Vanessa’s adoptive, multiracial, multilingual, multinational, and transcontinental upbringing has caused her to grapple for years with foundational questions such as: What is home? Is it the country we’re born in, the body we possess, or the name we were given and that identifies us? Is it the house we remember most fondly, the social status assigned to us, or the ideology we forge? What defines us and makes us uniquely who we are?

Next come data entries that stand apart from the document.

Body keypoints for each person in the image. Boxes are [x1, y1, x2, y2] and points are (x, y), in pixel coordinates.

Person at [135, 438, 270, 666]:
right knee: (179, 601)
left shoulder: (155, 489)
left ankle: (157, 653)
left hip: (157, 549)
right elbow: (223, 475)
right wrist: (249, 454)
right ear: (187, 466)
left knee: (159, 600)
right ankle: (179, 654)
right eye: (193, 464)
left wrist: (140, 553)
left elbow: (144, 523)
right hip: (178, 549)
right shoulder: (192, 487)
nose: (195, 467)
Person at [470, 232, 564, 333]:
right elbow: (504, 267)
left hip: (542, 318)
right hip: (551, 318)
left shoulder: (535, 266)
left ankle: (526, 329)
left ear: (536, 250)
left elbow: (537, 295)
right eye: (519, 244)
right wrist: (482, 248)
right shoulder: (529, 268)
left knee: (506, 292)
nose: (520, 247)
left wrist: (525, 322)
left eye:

Organized unconventionally around her own dictionary-style definitions of the word “home,” Vanessa tackles these timeless questions thematically and unpacks the many layers that contribute to and condition our understanding of ourselves and of our place in the world.

The Town of Babylon

When his father falls ill, Andres, a gay Latinx professor of public health, returns to his suburban hometown to tend to his father’s recovery. Reevaluating his rocky marriage in the wake of his husband’s infidelity and with little else to do, he decides to attend his twenty-year high school reunion, where he runs into the long-lost characters of his youth. During this short stay, Andres confronts these relationships, the death of his brother, and the many sacrifices his parents made to offer him a better life. A novel about the essential nature of community in maintaining one’s own health, The Town of Babylon is an intimate portrait of queer, racial, and class identity, a call to reevaluate the ties of societal bonds and the systems in which they are forged.